Inter-Contract Call on Bitcoin

2 min readJul 2, 2021

We introduce a novel approach to call one smart contract from another. It is built upon a technique called OP_PUSH_TX. We illustrate the approach by letting one contract call another to solve a quadratic equation. It has been generalized and extensively used in projects such as Sensible Contract.


Sighash Preimage Format

From the specification of sighash preimage, we can see each input in a transaction has a different sighash preimage. We also see their preimages overlap. Most notably, they share the same outputs (colored). The preimage of input0 and input1 both include output0 and output1 as highlighted below in an example transaction¹. We leverage this observation for two contracts to communicate with each other.

Outputs are shared in 2 inputs’ sighash preimages

Inter-Contract Call

To demonstrate how to call a contract from another, we consider the example of solving a quadratic equation: a * x² + b * x + c = 0.

Inter-contract Call

The contract solving the equation is listed below. It writes a solution x into output0.

Callee contract

The caller contract, having access to output0, can extract the solution x and uses it, without solving for x itself. That is, it calls the above contract Callee.

Caller contract


Compared to the straightforward way of calling a function by including it directly into a contract itself, there are several salient advantages of calling it through another separate contract.

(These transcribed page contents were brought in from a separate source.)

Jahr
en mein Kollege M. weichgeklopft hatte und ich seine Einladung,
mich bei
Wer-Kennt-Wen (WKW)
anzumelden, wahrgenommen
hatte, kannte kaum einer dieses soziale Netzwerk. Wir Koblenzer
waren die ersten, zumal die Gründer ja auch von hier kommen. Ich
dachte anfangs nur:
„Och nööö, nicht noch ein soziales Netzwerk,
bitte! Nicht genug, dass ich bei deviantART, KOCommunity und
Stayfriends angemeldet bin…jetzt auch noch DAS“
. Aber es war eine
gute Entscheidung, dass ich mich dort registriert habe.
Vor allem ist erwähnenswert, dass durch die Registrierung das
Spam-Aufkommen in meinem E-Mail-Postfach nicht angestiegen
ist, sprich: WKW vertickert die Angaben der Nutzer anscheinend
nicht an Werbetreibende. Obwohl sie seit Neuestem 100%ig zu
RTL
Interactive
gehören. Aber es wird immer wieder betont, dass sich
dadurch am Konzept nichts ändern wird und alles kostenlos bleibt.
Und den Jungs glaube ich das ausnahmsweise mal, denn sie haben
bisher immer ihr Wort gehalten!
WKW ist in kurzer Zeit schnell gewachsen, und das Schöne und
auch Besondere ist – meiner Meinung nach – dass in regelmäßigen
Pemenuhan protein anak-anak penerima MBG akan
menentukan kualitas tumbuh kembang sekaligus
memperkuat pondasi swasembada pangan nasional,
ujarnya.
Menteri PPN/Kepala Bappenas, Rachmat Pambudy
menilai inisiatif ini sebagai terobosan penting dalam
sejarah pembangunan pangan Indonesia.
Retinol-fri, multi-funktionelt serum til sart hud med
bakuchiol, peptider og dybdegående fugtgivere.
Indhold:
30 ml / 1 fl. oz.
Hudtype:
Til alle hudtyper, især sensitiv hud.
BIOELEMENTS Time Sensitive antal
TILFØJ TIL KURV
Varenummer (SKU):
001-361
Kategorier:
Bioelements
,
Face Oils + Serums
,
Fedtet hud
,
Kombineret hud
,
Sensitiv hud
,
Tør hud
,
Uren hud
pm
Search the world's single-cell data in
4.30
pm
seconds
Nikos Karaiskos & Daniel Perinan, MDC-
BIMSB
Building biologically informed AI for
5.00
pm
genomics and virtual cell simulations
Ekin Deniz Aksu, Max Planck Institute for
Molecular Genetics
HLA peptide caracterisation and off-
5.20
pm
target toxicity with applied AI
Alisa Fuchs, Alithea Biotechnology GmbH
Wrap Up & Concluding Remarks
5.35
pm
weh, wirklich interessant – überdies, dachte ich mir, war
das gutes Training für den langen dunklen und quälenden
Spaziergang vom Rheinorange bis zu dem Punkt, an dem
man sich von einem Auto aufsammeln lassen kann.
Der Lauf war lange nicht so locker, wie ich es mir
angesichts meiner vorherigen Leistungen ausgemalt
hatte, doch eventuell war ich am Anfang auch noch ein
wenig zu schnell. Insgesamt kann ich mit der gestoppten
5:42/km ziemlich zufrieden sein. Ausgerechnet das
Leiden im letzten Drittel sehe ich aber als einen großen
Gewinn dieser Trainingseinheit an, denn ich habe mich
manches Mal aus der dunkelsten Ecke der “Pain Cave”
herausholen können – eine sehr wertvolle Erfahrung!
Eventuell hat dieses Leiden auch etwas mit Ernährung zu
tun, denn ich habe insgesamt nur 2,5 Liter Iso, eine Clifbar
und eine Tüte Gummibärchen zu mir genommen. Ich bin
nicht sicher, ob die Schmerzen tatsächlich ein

  • Efficiency. A stateful contract can have multiple internal functions. Each time it mutates state, not all of them have to be called. However, since they are all part of the contract, they all have to be included and thus bloat transaction size. By placing them into separate contracts, only ones needed for a given call are invoked from the main contract, leading to huge savings especially when there are many functions.
  • Extensibility. A common function can be wrapped into a library contract, which can be called from any other contract, without knowing its internal implementation details. It is decoupled from the calling contract².


This technique has been independently invented by Chen Cheng, Jie Jiang, and Lu Gu of Sensible Contract and Ying Chan of Cambridge Cryptographic.

[1] Assume SIGHASH_ALL is used.

[2] A library contract author can potentially monetize his code by dictating that a small payment has to be made to an address he controls, whenever the contract is called.